WHAT THIS TASK INVOLVES: Rename "myFeature" to "buildPart" throughout the records, starting at the first line and ending at the line that contains "v(-2066.2, 0) *", and give those lines back with nothing else altered. Leave the pictures out.

DATA TO PROCESS:
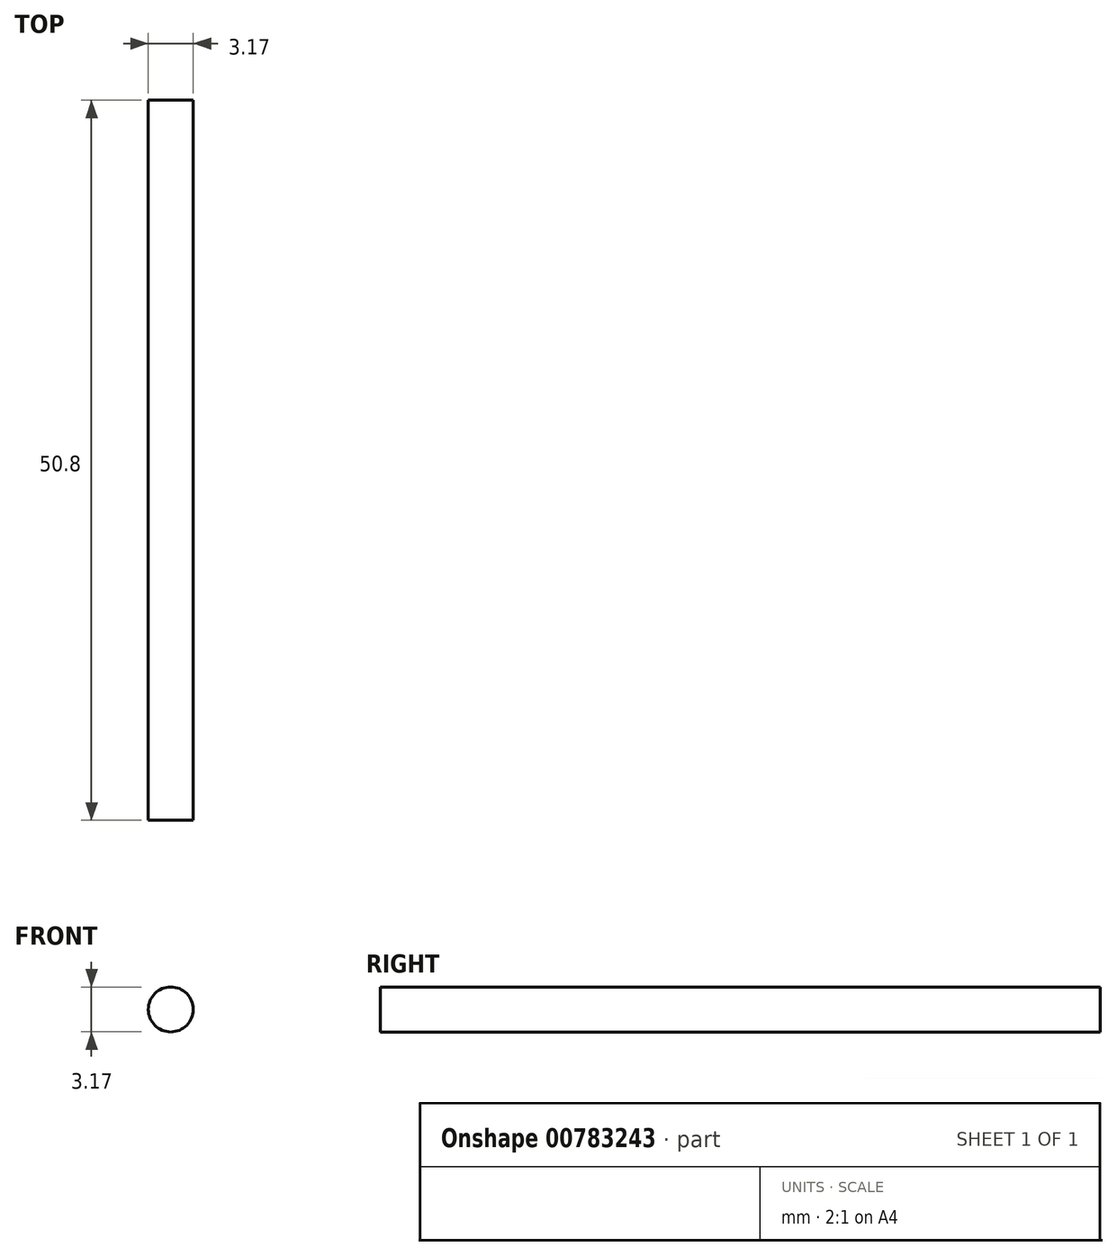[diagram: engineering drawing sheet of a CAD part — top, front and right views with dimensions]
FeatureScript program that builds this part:
annotation { "Feature Type Name" : "Feature", "Feature Type Description" : "" }
export const myFeature = defineFeature(function(context is Context, id is Id, definition is map)
    precondition{}
    {
        {
            var Q0;
            Q0=qCreatedBy(makeId("Front.planeOp"),FACE);
            var sketch = newSketch(context, id + "F0", { "sketchPlane" : qUnion([Q0])});
            skCircle(sketch, "E0", {"center": v(-22.9, 28.18) * mm, "radius": 1.59 * mm});
            skSolve(sketch);
        }
        {
            var Q0;
            Q0=makeQuery(id+"F0.imprint","IMPRINT",FACE,{"disambiguationData":[TD([[makeQuery(id+"F0.imprint","IMPRINT",EDGE,{"derivedFrom":sQuery(id+"F0.wireOp",EDGE,"E0")}),1.0]])]});
            extrude(context, id + "F1", {"entities" : qUnion([Q0]), "depth" : 50.8 * mm, "offsetDistance" : 25.4 * mm});
        }
    });
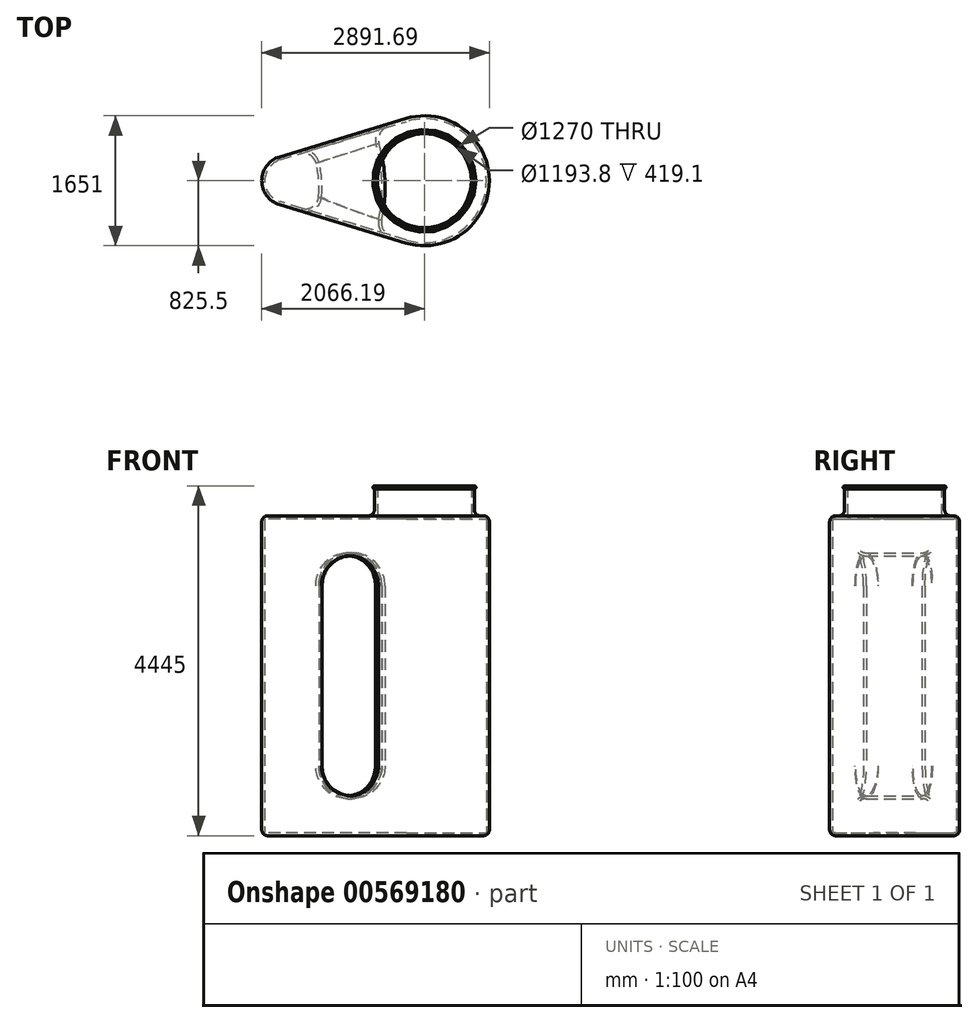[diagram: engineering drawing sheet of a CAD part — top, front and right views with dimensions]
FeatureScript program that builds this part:
annotation { "Feature Type Name" : "Feature", "Feature Type Description" : "" }
export const myFeature = defineFeature(function(context is Context, id is Id, definition is map)
    precondition{}
    {
        {
            var Q0;
            Q0=qCreatedBy(makeId("Top.planeOp"),FACE);
            var sketch = newSketch(context, id + "F0", { "sketchPlane" : qUnion([Q0])});
            skArc(sketch, "E0", {"start": v(-239.81, -789.9) * mm, "mid": v(825.5, 0) * mm, "end": v(-239.81, 789.9) * mm});
            skLineSegment(sketch, "E1", {"start": v(-1748.7, 331.8) * mm, "end": v(-239.81, 789.9) * mm});
            skPoint(sketch, "E2.orphan", {"position": v(2.26, 863.4) * mm});
            skPoint(sketch, "E3.orphan", {"position": v(0.22, -870.36) * mm});
            skArc(sketch, "E4", {"start": v(-1840.93, 303.8) * mm, "mid": v(-2066.2, 0) * mm, "end": v(-1840.93, -303.8) * mm});
            skLineSegment(sketch, "E5", {"start": v(-239.81, -789.9) * mm, "end": v(-1840.93, -303.8) * mm});
            skLineSegment(sketch, "E6", {"start": v(-1840.93, 303.8) * mm, "end": v(-1748.7, 331.8) * mm});
            skSolve(sketch);
        }
        {
            var Q0;
            Q0=makeQuery(id+"F0.imprint","IMPRINT",FACE,{"disambiguationData":[TD([[makeQuery(id+"F0.imprint","IMPRINT",EDGE,{"derivedFrom":sQuery(id+"F0.wireOp",EDGE,"E0")}),1.0]])]});
            extrude(context, id + "F1", {"entities" : qUnion([Q0]), "depth" : 4064 * mm, "offsetDistance" : 25.4 * mm});
        }
        {
            var Q0;
            Q0=makeQuery(id+"F1.opExtrude","SWEPT_FACE",FACE,{"disambiguationData":[OSD([sQuery(id+"F0.wireOp",EDGE,"E5")])]});
            var sketch = newSketch(context, id + "F2", { "sketchPlane" : qUnion([Q0])});
            skArc(sketch, "E7", {"start": v(-403.28, 3175) * mm, "mid": v(-784.28, 3556) * mm, "end": v(-1165.28, 3175) * mm});
            skArc(sketch, "E8", {"start": v(-1165.28, 889) * mm, "mid": v(-784.28, 508) * mm, "end": v(-403.28, 889) * mm});
            skLineSegment(sketch, "E9", {"start": v(-403.28, 3175) * mm, "end": v(-403.28, 889) * mm});
            skLineSegment(sketch, "E10", {"start": v(-1165.28, 3175) * mm, "end": v(-1165.28, 889) * mm});
            skLineSegment(sketch, "E11", {"start": v(-2435.28, 5362.98) * mm, "end": v(-2435.28, -1954.74) * mm, "construction": true});
            skSolve(sketch);
        }
        {
            var Q0;
            Q0 = qSketchRegion(id + "F2", true);
            var Q1;
            Q1=sQuery(id+"F2.wireOp",EDGE,"E11");
            revolve(context, id + "F3", {"operationType" : NewBodyOperationType.REMOVE, "entities" : qUnion([Q0]), "axis" : qUnion([Q1]), "revolveType" : RevolveType.FULL, "oppositeDirection" : true});
        }
        {
            var Q0;
            Q0=makeQuery(id+"F1.opExtrude","CAP_FACE",FACE,{"disambiguationData":[OSD([sQuery(id+"F0.wireOp",EDGE,"E0"),sQuery(id+"F0.wireOp",EDGE,"E4"),sQuery(id+"F0.wireOp",EDGE,"E1"),sQuery(id+"F0.wireOp",EDGE,"E5"),sQuery(id+"F0.wireOp",EDGE,"E6")])],"isStart":false});
            var sketch = newSketch(context, id + "F4", { "sketchPlane" : qUnion([Q0])});
            skCircle(sketch, "E12", {"center": v(0, 0) * mm, "radius": 635 * mm});
            skSolve(sketch);
        }
        {
            var Q0;
            Q0 = qSketchRegion(id + "F4", true);
            extrude(context, id + "F5", {"entities" : qUnion([Q0]), "operationType" : NewBodyOperationType.ADD, "depth" : 381 * mm, "offsetDistance" : 25.4 * mm});
        }
        {
            var Q0;
            Q0=qCreatedBy(makeId("Front.planeOp"),FACE);
            var sketch = newSketch(context, id + "F6", { "sketchPlane" : qUnion([Q0])});
            skLineSegment(sketch, "E13", {"start": v(635, 4650) * mm, "end": v(635, 4201.9) * mm, "construction": true});
            skLineSegment(sketch, "E14", {"start": v(0, 4787.56) * mm, "end": v(0, 3062.06) * mm, "construction": true});
            skArc(sketch, "E15", {"start": v(635, 4406.9) * mm, "mid": v(654.05, 4425.95) * mm, "end": v(635, 4445) * mm});
            skLineSegment(sketch, "E16", {"start": v(635, 4445) * mm, "end": v(635, 4406.9) * mm});
            skSolve(sketch);
        }
        {
            var Q0;
            Q0=makeQuery(id+"F6.imprint","IMPRINT",FACE,{"disambiguationData":[TD([[makeQuery(id+"F6.imprint","IMPRINT",EDGE,{"derivedFrom":sQuery(id+"F6.wireOp",EDGE,"E15")}),1.0]])]});
            var Q1;
            Q1=sQuery(id+"F6.wireOp",EDGE,"E14");
            revolve(context, id + "F7", {"entities" : qUnion([Q0]), "axis" : qUnion([Q1]), "revolveType" : RevolveType.FULL});
        }
        {
            var Q0;
            Q0=makeQuery(id+"F3.boolean.opBoolean","INTERSECT",EDGE,{"derivedFrom":[makeQuery(id+"F1.opExtrude","SWEPT_FACE",FACE,{"disambiguationData":[OSD([sQuery(id+"F0.wireOp",EDGE,"E5")])]}),makeQuery(id+"F3.opRevolve","SWEPT_FACE",FACE,{"disambiguationData":[OSD([sQuery(id+"F2.wireOp",EDGE,"E10")])]})]});
            var Q1;
            Q1=makeQuery(id+"F3.boolean.opBoolean","INTERSECT",EDGE,{"derivedFrom":[makeQuery(id+"F1.opExtrude","SWEPT_FACE",FACE,{"disambiguationData":[OSD([sQuery(id+"F0.wireOp",EDGE,"E1"),sQuery(id+"F0.wireOp",EDGE,"E6")])]}),makeQuery(id+"F3.opRevolve","SWEPT_FACE",FACE,{"disambiguationData":[OSD([sQuery(id+"F2.wireOp",EDGE,"E10")])]})]});
            fillet(context, id + "F8", {"entities" : qUnion([Q0, Q1]), "radius" : 203.2 * mm, "tangentPropagation" : true, "allowEdgeOverflow" : false});
        }
        {
            var Q0;
            Q0=makeQuery(id+"F5.opExtrude","CAP_FACE",FACE,{"disambiguationData":[OSD([sQuery(id+"F4.wireOp",EDGE,"E12")])],"isStart":false});
            shell(context, id + "F9", {"entities" : qUnion([Q0]), "thickness" : 38.1 * mm});
        }
        {
            var Q0;
            Q0=makeQuery(id+"F1.opExtrude","CAP_EDGE",EDGE,{"disambiguationData":[OSD([sQuery(id+"F0.wireOp",EDGE,"E1"),sQuery(id+"F0.wireOp",EDGE,"E6")])],"isStart":false});
            var Q1;
            Q1=makeQuery(id+"F1.opExtrude","CAP_EDGE",EDGE,{"disambiguationData":[OSD([sQuery(id+"F0.wireOp",EDGE,"E4")])],"isStart":false});
            var Q2;
            Q2=makeQuery(id+"F1.opExtrude","CAP_EDGE",EDGE,{"disambiguationData":[OSD([sQuery(id+"F0.wireOp",EDGE,"E0")])],"isStart":false});
            var Q3;
            Q3=makeQuery(id+"F1.opExtrude","CAP_EDGE",EDGE,{"disambiguationData":[OSD([sQuery(id+"F0.wireOp",EDGE,"E5")])],"isStart":false});
            var Q4;
            Q4=makeQuery(id+"F1.opExtrude","CAP_EDGE",EDGE,{"disambiguationData":[OSD([sQuery(id+"F0.wireOp",EDGE,"E5")])],"isStart":true});
            var Q5;
            Q5=makeQuery(id+"F1.opExtrude","CAP_EDGE",EDGE,{"disambiguationData":[OSD([sQuery(id+"F0.wireOp",EDGE,"E0")])],"isStart":true});
            var Q6;
            Q6=makeQuery(id+"F1.opExtrude","CAP_EDGE",EDGE,{"disambiguationData":[OSD([sQuery(id+"F0.wireOp",EDGE,"E1"),sQuery(id+"F0.wireOp",EDGE,"E6")])],"isStart":true});
            var Q7;
            Q7=makeQuery(id+"F1.opExtrude","CAP_EDGE",EDGE,{"disambiguationData":[OSD([sQuery(id+"F0.wireOp",EDGE,"E4")])],"isStart":true});
            fillet(context, id + "F10", {"entities" : qUnion([Q0, Q1, Q2, Q3, Q4, Q5, Q6, Q7]), "radius" : 76.2 * mm, "tangentPropagation" : true, "allowEdgeOverflow" : false});
        }
        {
            var Q0;
            Q0=makeQuery(id+"F1.opExtrude","CAP_FACE",FACE,{"disambiguationData":[OSD([sQuery(id+"F0.wireOp",EDGE,"E0"),sQuery(id+"F0.wireOp",EDGE,"E4"),sQuery(id+"F0.wireOp",EDGE,"E1"),sQuery(id+"F0.wireOp",EDGE,"E5"),sQuery(id+"F0.wireOp",EDGE,"E6")])],"isStart":false});
            fillet(context, id + "F11", {"entities" : qUnion([Q0]), "radius" : 76.2 * mm, "tangentPropagation" : true, "allowEdgeOverflow" : false});
        }
    });
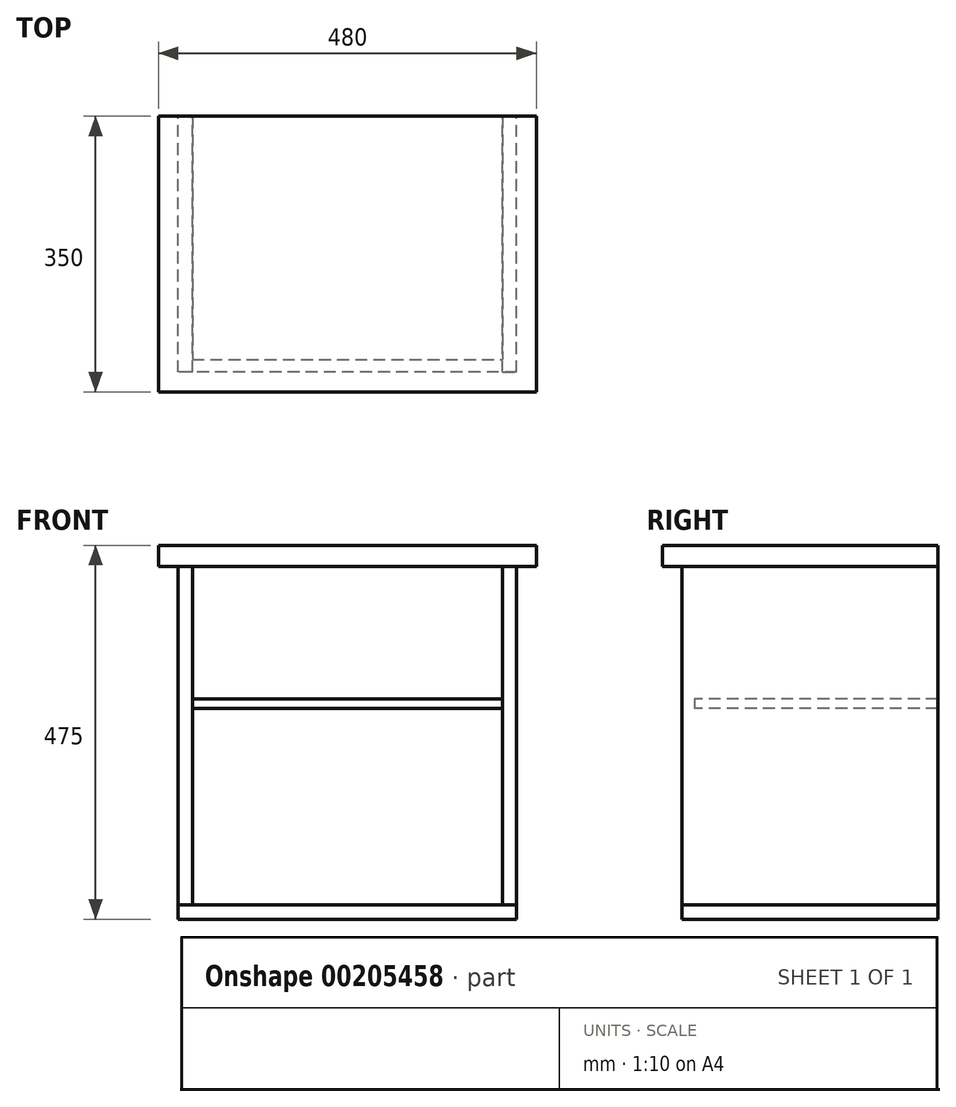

THE ANSWER:
[diagram: engineering drawing sheet of a CAD part — top, front and right views with dimensions]
FeatureScript program that builds this part:
annotation { "Feature Type Name" : "Feature", "Feature Type Description" : "" }
export const buildPart = defineFeature(function(context is Context, id is Id, definition is map)
    precondition{}
    {
        {
            var Q0;
            Q0=qCreatedBy(makeId("Front.planeOp"),FACE);
            var sketch = newSketch(context, id + "F0", { "sketchPlane" : qUnion([Q0])});
            skCircle(sketch, "E0", {"center": v(-22.9, 28.18) * mm, "radius": 1.59 * mm});
            skSolve(sketch);
        }
        {
            var Q0;
            Q0=makeQuery(id+"F0.imprint","IMPRINT",FACE,{"disambiguationData":[TD([[makeQuery(id+"F0.imprint","IMPRINT",EDGE,{"derivedFrom":sQuery(id+"F0.wireOp",EDGE,"E0")}),1.0]])]});
            extrude(context, id + "F1", {"entities" : qUnion([Q0]), "depth" : 50.8 * mm, "offsetDistance" : 25.4 * mm});
        }
    });
[diagram: engineering drawing sheet of a CAD part — top, front and right views with dimensions]
FeatureScript program that builds this part:
annotation { "Feature Type Name" : "Feature", "Feature Type Description" : "" }
export const buildPart = defineFeature(function(context is Context, id is Id, definition is map)
    precondition{}
    {
        {
            var Q0;
            Q0=qCreatedBy(makeId("Top.planeOp"),FACE);
            var sketch = newSketch(context, id + "F0", { "sketchPlane" : qUnion([Q0])});
            skArc(sketch, "E0", {"start": v(-239.81, -789.9) * mm, "mid": v(825.5, 0) * mm, "end": v(-239.81, 789.9) * mm});
            skLineSegment(sketch, "E1", {"start": v(-1748.7, 331.8) * mm, "end": v(-239.81, 789.9) * mm});
            skPoint(sketch, "E2.orphan", {"position": v(2.26, 863.4) * mm});
            skPoint(sketch, "E3.orphan", {"position": v(0.22, -870.36) * mm});
            skArc(sketch, "E4", {"start": v(-1840.93, 303.8) * mm, "mid": v(-2066.2, 0) * mm, "end": v(-1840.93, -303.8) * mm});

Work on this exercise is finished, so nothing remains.